COVID-19 brings a new dawn for messenger RNA vaccines

The success of messenger RNA vaccines in the COVID-19 pandemic could boost efforts to use the technology to tackle cancer, malaria and other intractable diseases.

Why it matters: There is an urgent need for new ways to prevent infection from viruses such as HIV and flu that have been difficult for conventional vaccines to tackle and to treat rare genetic diseases and cancers that kill millions every year. Messenger RNA (mRNA) -based vaccines and therapies hold great promise as a solution, but the technology is still in its infancy.

“The pandemic has warned the world how good this platform is, ”said Drew Weissman, an immunologist at the University of Pennsylvania whose research supports Moderna and Pfizer-BioNTech’s mRNA COVID-19 vaccines.

  • “It will hopefully make future studies and approvals easier.”

The base: In every cell in your body, mRNA contains instructions for making proteins from one part of the cell to another.

  • Proteins – a broad class of molecules containing antibodies, enzymes and some hormones – are at the heart of the immune system’s response to viral and bacterial invaders and, when a protein malfunctions, disease can result.
  • Vaccines and therapies using mRNA can theoretically be used to train the immune system to recognize intruders and abnormalities and to correct or repair proteins involved in a wide variety of diseases.
  • But the technology faces hurdles surrounding its delivery in the body, its effectiveness against some diseases, and its production.

The list of diseases The mRNA vaccine technology that can be applied is “huge,” says Weissman.

  • It includes infectious diseases such as malaria and flu. And cystic fibrosis, sickle cell anemia, and cancers are all potential targets for mRNA-based therapies.
  • But some conditions – such as diabetes, which result from the body’s insulin mismatch – may not be ripe for mRNA therapy because “we don’t control how much protein is produced by the RNA,” Weissman says.

How it works: MRNA-based vaccines contain the instructions for making antigen proteins that are found on the surface of a virus in the cells of the body. Those antigens are then produced by the cells and, in turn, ready the immune system to protect the host if the virus attacks.

  • With mRNA therapies, the goal in cases such as cystic fibrosis may be to repair the right one function of a protein, while in others mRNA could be a way to deliver replacement proteins or gene editing enzymes to treat genetic diseases before birth.

Where it is: After decades of development and several setbacks for mRNA vaccines, two are now actively used to combat COVID-19. And pharmaceutical companies are chasing others.

  • For example, Moderna has 24 mRNA vaccines in development, and in January the company announced that it was pursuing three new vaccines: for HIV, seasonal flu and the Nipah virus, which causes encephalitis and has a mortality rate of up to 75%.
  • Clinical trials – one for a seasonal flu vaccine, another for a universal flu vaccine, a vaccine for genital herpes and two for HIV – are underway at Penn, Weissman says.

The effectiveness and safety COVID-19 mRNA vaccines and their delivery to millions of people during the pandemic have “greatly accelerated the technology,” said Sarah Fortune, a Harvard professor of immunology and infectious diseases who studies tuberculosis.

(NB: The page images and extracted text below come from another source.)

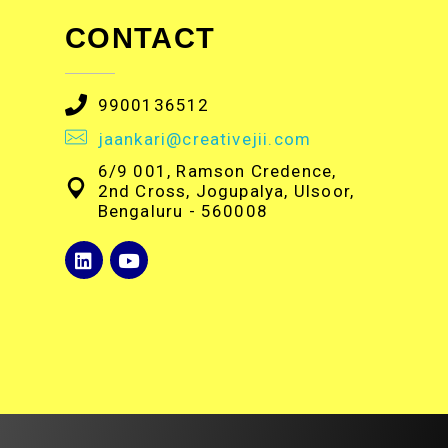
CONTACT
9900136512
jaankari@creativejii.com
6/9 001, Ramson Credence,
2nd Cross, Jogupalya, Ulsoor,
Bengaluru - 560008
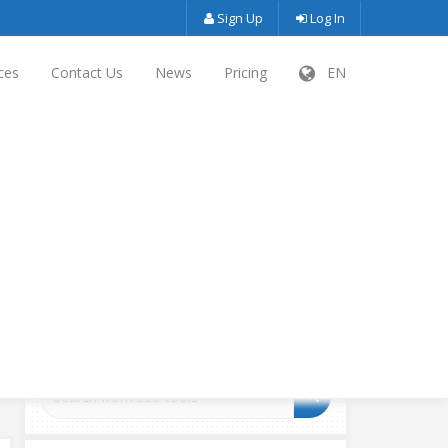
Sign Up
Log In
ces
Contact Us
News
Pricing
EN
SEARCH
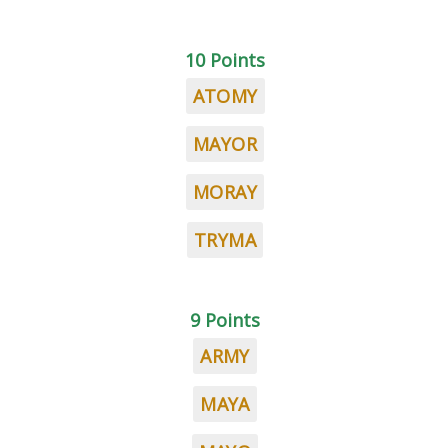
10 Points
ATOMY
MAYOR
MORAY
TRYMA
9 Points
ARMY
MAYA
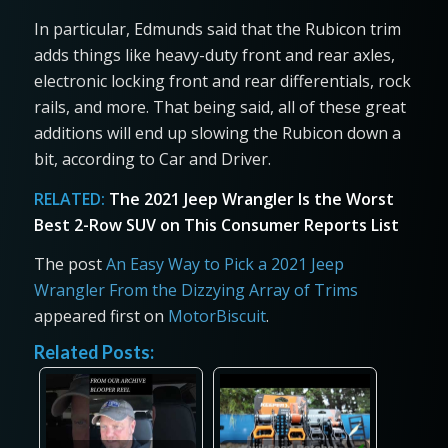
In particular, Edmunds said that the Rubicon trim
adds things like heavy-duty front and rear axles,
electronic locking front and rear differentials, rock
rails, and more. That being said, all of these great
additions will end up slowing the Rubicon down a
bit, according to Car and Driver.
RELATED:
The 2021 Jeep Wrangler Is the Worst
Best 2-Row SUV on This Consumer Reports List
The post
An Easy Way to Pick a 2021 Jeep
Wrangler From the Dizzying Array of Trims
appeared first on
MotorBiscuit
.
Related Posts:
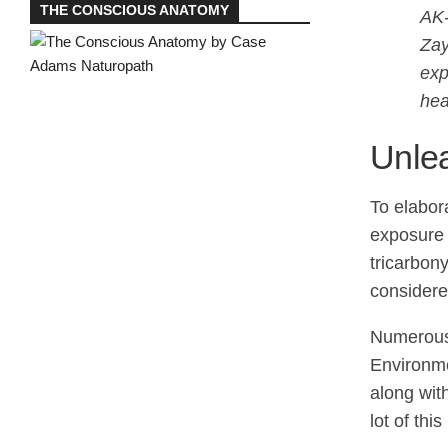
THE CONSCIOUS ANATOMY
AK-
Zay
exp
hea
Unle
To elabora
exposure 
tricarbon
considere
Numerous 
Environme
along wit
lot of th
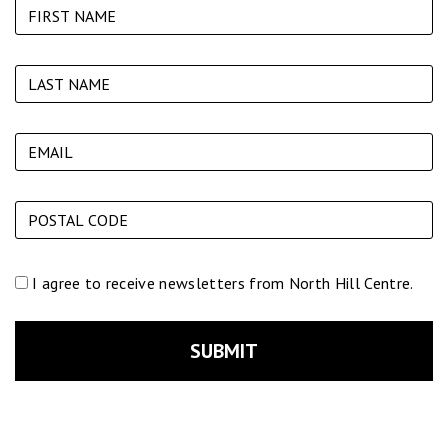
I agree to receive newsletters from North Hill Centre.
SUBMIT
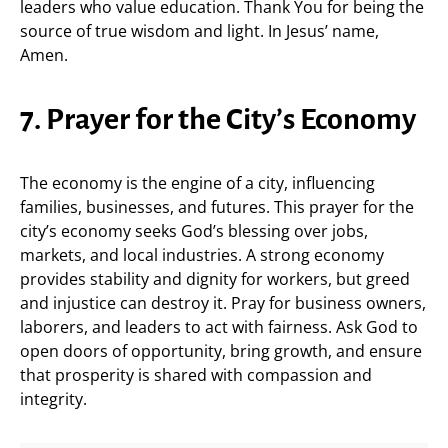
leaders who value education. Thank You for being the
source of true wisdom and light. In Jesus’ name,
Amen.
7. Prayer for the City’s Economy
The economy is the engine of a city, influencing
families, businesses, and futures. This prayer for the
city’s economy seeks God’s blessing over jobs,
markets, and local industries. A strong economy
provides stability and dignity for workers, but greed
and injustice can destroy it. Pray for business owners,
laborers, and leaders to act with fairness. Ask God to
open doors of opportunity, bring growth, and ensure
that prosperity is shared with compassion and
integrity.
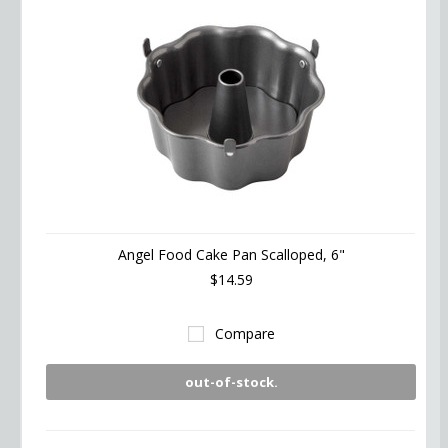
Angel Food Cake Pan Scalloped, 6"
$14.59
Compare
out-of-stock.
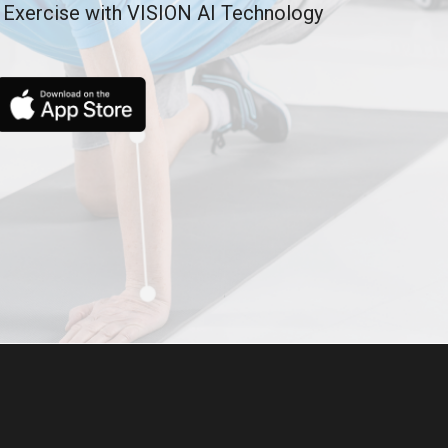
 Exercise with VISION AI Technology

  • She and others are taking advantage of the speed at which mRNA vaccines can be made by plugging in mRNA sequences to create vaccines that elicit different levels of immune response, allowing researchers to settle in sweet spots for diseases like TB, where an overly strong immune response is. can be dangerous.

What’s next: Researchers are trying to use mRNA for therapies for non-infectious diseases that cannot be prevented with a vaccine.

  • For cancer, mRNA is being investigated as a way to deliver to cells the code for proteins in a tumor, which can even be personalized to match an individual’s cancer mutations. The cells then produce those proteins and train the immune system to recognize and destroy the cancer.
  • Some early results are promising, but their success has been limited in other studies.

The challenges: It can be difficult to target mRNA to specific organs and cell types, and location matters for cancers and other non-infectious diseases.

  • Weissman told Antonio Regalado of MIT Tech Review that he has come up with a solution to get the nanoparticles that carry mRNA into bone marrow stem cells and he hopes to use it in gene therapy for sickle cell anemia.

WiderAnother challenge is likely to be tissue-level immunity, Fortune says, pointing to tuberculosis, an infection of the lungs that “ has lots of mechanisms to suppress the immune response so it doesn’t go crazy. It’s unclear whether mRNA vaccines will do that. intersect with those immune regulatory systems at the tissue level. “

  • The vulnerability of mRNA also means that there can be strict production and storage needs.
  • And the full costs of treatments are unknown – the large-scale production of mRNA vaccines is still being optimized and, despite their pandemic moment, RNA vaccines can still face financial headwinds, ”writes Elie Dolgin Nature News

It comes down to: There will be hurdles to making mRNA technology work in humans for a variety of diseases, Weissman says. “There is a lot we don’t know.”